Stap 7: Openbaar vervoer rijden van kwaliteit
Een standaard: Nl 13816
De norm EN 13816-2003 vervoer. Logistieke en is de basis in de EU voor het definiëren en meten van het vermogen van de kwaliteit van vervoersondernemingen in openbaar personenvervoer verkeersdiensten. De kwaliteit van de dienstverlening wordt geëvalueerd in verschillende domeinen, en de standaard omvat de volgende ones (informatieve, niet verplicht):
- Service aangeboden
- Toegankelijkheid
- Informatie
- Regelmaat en stiptheid
- Klantenservice
- Comfort
- Veiligheid
- Milieu-Impact
Binnen niveau 6, punt 6.3 Comfort van de passagiers de standaard omvat:
- 6.3.1 rijden
- 6.3.2 start/stop
- 6.3.3 externe factoren
Het openbaar vervoerbedrijf van mijn stad is EN13816 gecertificeerd. Interessant is dat het beleid (Zie hier) vermeldt niet alles met betrekking tot de drijvende stijl of het gedrag, de gladheid/roekeloosheid rijden als een onderdeel van de waargenomen kwaliteit. Of, zoals in andere gevallen van verkeer kwaliteit beheer: "stuurprogramma bewerking van de bus in een veilige en bekwame wijze" of "werking van de bus op een manier zodat er een soepele rit".
Als een zijde opmerking: Ik denk dat mijn stad busmaatschappij het redelijk goed doet-toch geloof ik ook dat het besturen van de kwaliteit signifficantly verbeterd kan worden, en dat dit wordt steeds meer een must met een snel vergrijzende klantenbestand. (Zie Dit voor sommige informatie over Volksgeschiedenis ongevallen op bussen).
Aanbevolen versnellingen
Er lijkt niet te zijn van een algemene overeenkomst inzake de passende acceleraties op openbare grond transportsystemen.
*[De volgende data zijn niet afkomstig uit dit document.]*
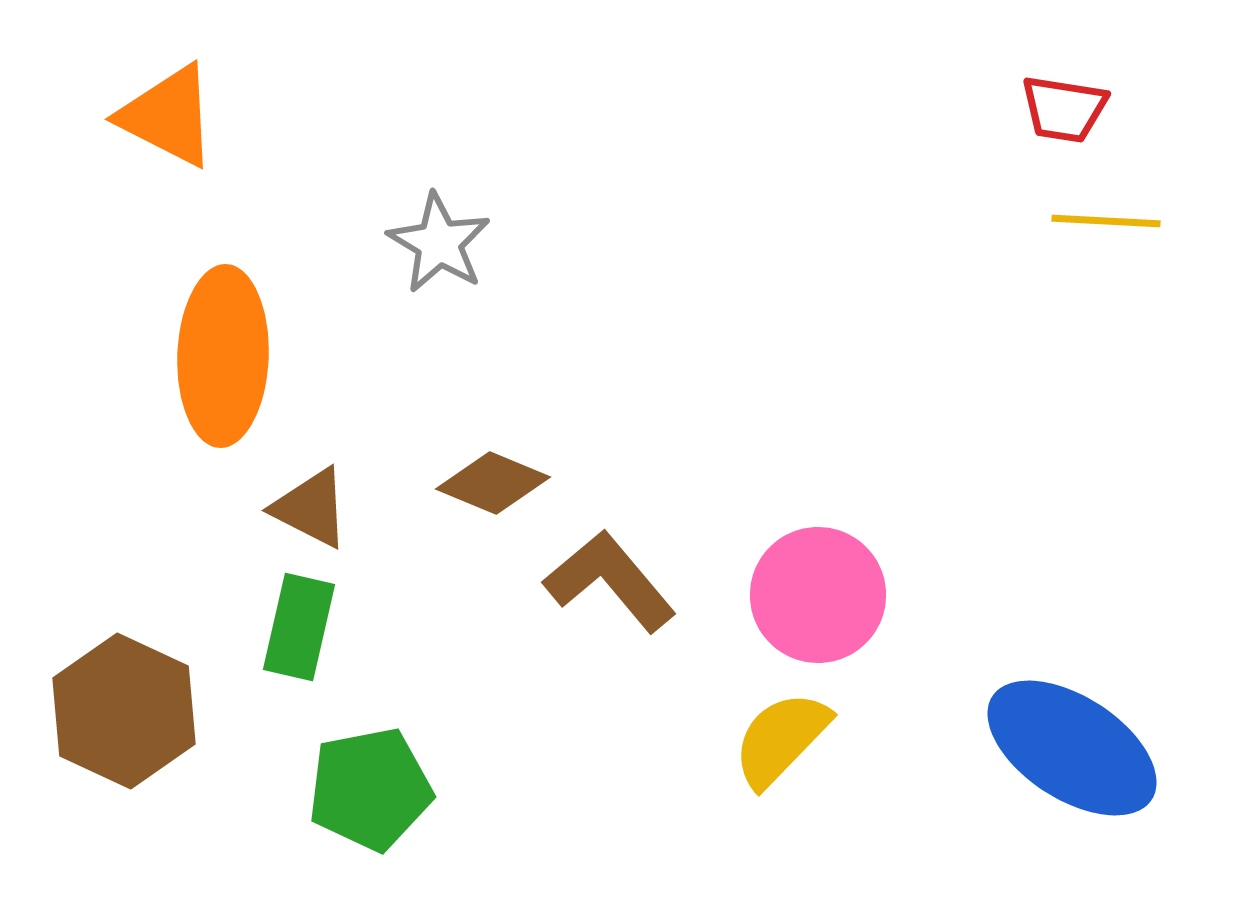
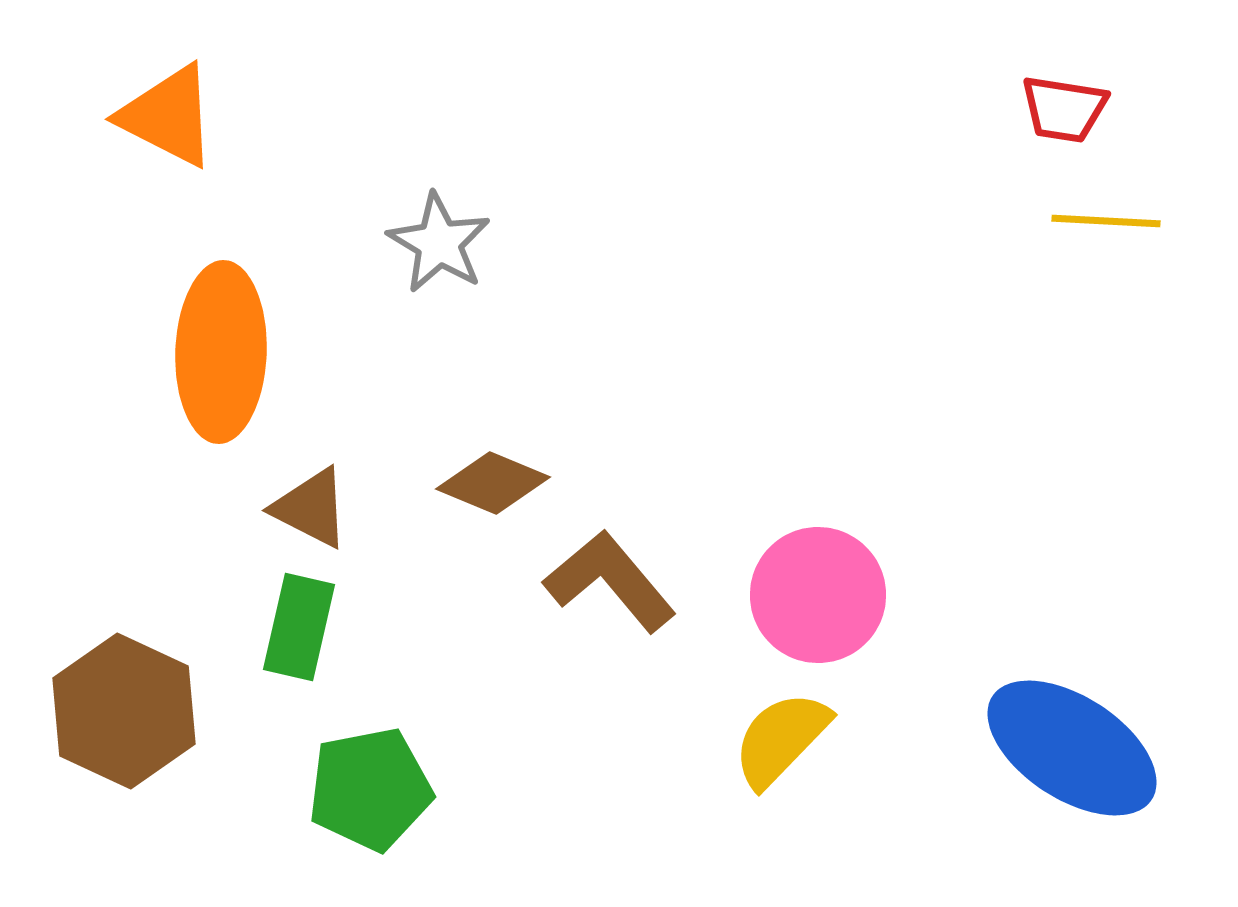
orange ellipse: moved 2 px left, 4 px up
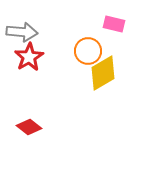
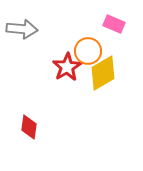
pink rectangle: rotated 10 degrees clockwise
gray arrow: moved 3 px up
red star: moved 38 px right, 10 px down
red diamond: rotated 60 degrees clockwise
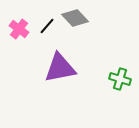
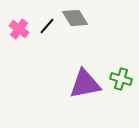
gray diamond: rotated 12 degrees clockwise
purple triangle: moved 25 px right, 16 px down
green cross: moved 1 px right
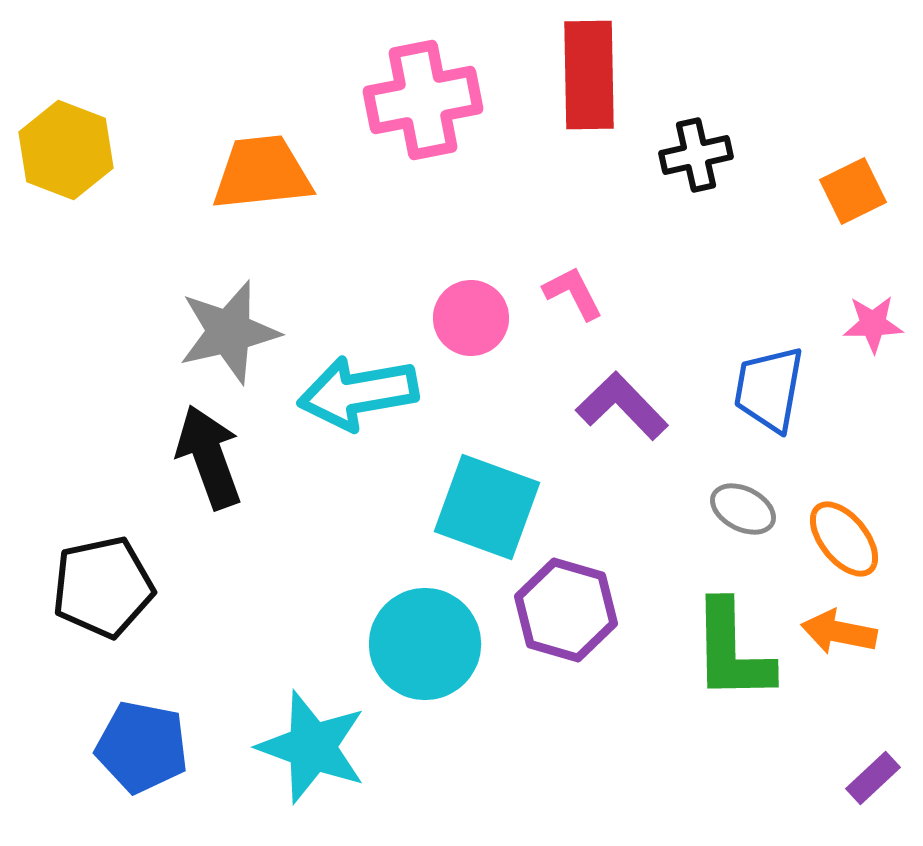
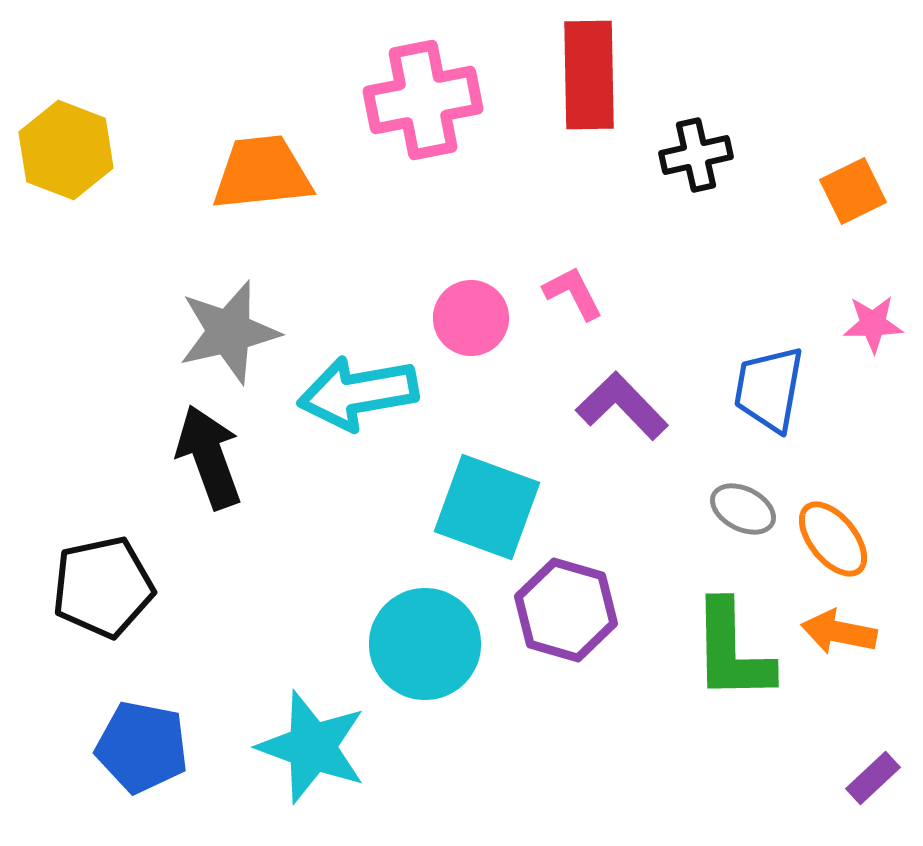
orange ellipse: moved 11 px left
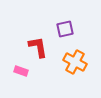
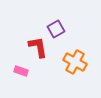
purple square: moved 9 px left; rotated 18 degrees counterclockwise
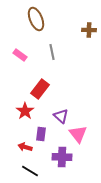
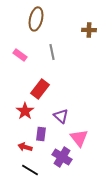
brown ellipse: rotated 35 degrees clockwise
pink triangle: moved 1 px right, 4 px down
purple cross: rotated 30 degrees clockwise
black line: moved 1 px up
Echter wat ik heb kunnen verzamelen kan als volgt worden samengevat:
- Gestage niet-dringende longitudinale versnellingen in het bereik 0,10 g tot 0,15 g zijn aanvaardbaar in de meeste gevallen.
Als de passagiers zitten goed, de maximaal toelaatbare voor-en-achterste versnelling niveaus kunnen hoger, tot 0,20 g, zoals in een commerciële jet opstijgen met gebruikelijke gemiddelde versnelling in het bereik van 0,25 g voor een snelheid opstijgen van ca. 250 km/h (pieken kunnen bereiken 0,5 g). Als referentie: een VW Golf GTI 100 km/h in 7 seconden, of een gemiddelde versnelling van 0,4 g bereikbaar.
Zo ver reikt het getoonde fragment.